If packaging sells products, no one seems to have told the academic book industry.  When I look at my own library, put together over many years in many countries, with volumes I use daily, and wouldn’t be without, I find only one constant in all the confusing layouts and book sizes — a complete lack of imagination. Few covers can have taken more than a day to create, and typography is equally skimped. As Highet remarked: {1} ‘Even the format of most classical books is ugly. The essential Teubner series, containing practically every Greek and Latin work, with Latin prefaces and a list of manuscript variations and conjectures, is hideous. The Oxford Classical Texts and the Budé series is better, but they scarcely attract the reader. Why is it one can buy an edition of Donne or Goethe which is a pleasure to handle, and can hardly find a Juvenal or Euripides which does not look like a medical text-book?’

That was written sixty years ago, and medical text-books have vastly improved in the interval, as indeed have most books in the sciences and technology — helpful illustrations, decent layout, a touch of humour. But scholarly works? I pick up Roy Lewis’s On Reading French Verse, {2} which is perhaps the most useful general study of the subject, and find everything wrong. The cover displays white text on dark blue: nothing more, with no attempt even to choose an appropriate typeface or font size. Clarendon Press have set it with narrow interior margins, and with a line spacing that makes its long paragraphs almost impossible to read. Cheapskate it looks, and cheapskate it is when paper accounts for only a few percent of costs.
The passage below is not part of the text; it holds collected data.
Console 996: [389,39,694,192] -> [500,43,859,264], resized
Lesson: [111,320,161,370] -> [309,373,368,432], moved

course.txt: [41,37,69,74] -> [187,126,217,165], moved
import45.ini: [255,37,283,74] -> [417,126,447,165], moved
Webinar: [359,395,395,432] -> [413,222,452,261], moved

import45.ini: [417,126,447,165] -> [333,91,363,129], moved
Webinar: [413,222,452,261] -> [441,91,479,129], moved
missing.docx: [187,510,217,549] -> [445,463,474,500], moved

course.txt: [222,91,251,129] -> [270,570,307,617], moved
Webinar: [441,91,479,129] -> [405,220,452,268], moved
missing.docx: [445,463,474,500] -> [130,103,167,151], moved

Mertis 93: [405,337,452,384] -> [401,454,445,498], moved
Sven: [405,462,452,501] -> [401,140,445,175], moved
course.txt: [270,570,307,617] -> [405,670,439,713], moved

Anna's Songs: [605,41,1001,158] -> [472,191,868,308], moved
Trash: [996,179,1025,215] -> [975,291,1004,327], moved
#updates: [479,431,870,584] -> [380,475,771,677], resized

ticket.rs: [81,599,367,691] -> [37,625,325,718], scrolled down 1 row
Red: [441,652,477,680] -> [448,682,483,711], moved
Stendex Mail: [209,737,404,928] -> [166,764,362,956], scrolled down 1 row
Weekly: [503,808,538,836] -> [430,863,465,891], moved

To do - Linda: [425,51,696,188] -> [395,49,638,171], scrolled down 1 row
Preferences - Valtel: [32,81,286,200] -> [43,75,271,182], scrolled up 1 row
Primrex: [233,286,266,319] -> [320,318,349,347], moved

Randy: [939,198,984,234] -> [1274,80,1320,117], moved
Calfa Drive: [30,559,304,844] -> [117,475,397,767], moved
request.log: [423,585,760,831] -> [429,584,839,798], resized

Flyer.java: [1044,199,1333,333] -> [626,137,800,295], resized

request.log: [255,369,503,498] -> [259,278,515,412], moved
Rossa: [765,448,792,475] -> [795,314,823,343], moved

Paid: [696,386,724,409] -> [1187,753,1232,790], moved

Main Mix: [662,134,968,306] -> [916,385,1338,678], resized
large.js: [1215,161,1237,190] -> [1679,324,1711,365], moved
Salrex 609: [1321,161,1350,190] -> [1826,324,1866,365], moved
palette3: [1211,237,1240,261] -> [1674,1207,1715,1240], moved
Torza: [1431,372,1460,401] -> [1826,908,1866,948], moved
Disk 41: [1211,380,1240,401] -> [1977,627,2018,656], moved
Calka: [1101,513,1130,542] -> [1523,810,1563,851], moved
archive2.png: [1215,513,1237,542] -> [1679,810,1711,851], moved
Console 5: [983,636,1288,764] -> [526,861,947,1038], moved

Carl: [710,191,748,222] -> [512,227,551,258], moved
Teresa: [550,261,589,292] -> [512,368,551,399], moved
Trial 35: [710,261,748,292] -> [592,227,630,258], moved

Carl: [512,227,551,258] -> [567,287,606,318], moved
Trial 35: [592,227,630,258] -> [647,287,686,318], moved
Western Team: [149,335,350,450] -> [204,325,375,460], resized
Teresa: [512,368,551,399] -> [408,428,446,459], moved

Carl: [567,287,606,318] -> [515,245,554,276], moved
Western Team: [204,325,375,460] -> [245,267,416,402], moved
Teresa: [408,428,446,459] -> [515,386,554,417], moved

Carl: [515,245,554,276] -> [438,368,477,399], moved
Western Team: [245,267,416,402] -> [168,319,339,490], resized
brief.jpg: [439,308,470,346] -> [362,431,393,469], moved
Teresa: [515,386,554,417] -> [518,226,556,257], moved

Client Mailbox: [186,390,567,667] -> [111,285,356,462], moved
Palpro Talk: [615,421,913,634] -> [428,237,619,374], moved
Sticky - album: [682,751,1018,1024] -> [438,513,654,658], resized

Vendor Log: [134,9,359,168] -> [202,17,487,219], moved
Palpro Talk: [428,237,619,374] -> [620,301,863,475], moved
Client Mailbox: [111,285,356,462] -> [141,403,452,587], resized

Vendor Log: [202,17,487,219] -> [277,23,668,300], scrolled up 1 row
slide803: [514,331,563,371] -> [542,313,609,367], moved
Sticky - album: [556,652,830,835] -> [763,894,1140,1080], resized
Equally repellent are the old Faber and Faber poets series, with their wretched ff motive on the covers, and the layout looking as though set on the office typewriter. {3} Worse even, if that is possible, is the Dramatists Play Service Inc.’s paperback edition of Richard Wilbur’s Phaedra, {4}which has the flimsy look of a parish magazine, but solemnly insists on ‘Racines’ (sic) PHAEDRA English verse translation by RICHARD WILBUR’ appearing on the title page in all programs distributed in connection with performances of the play.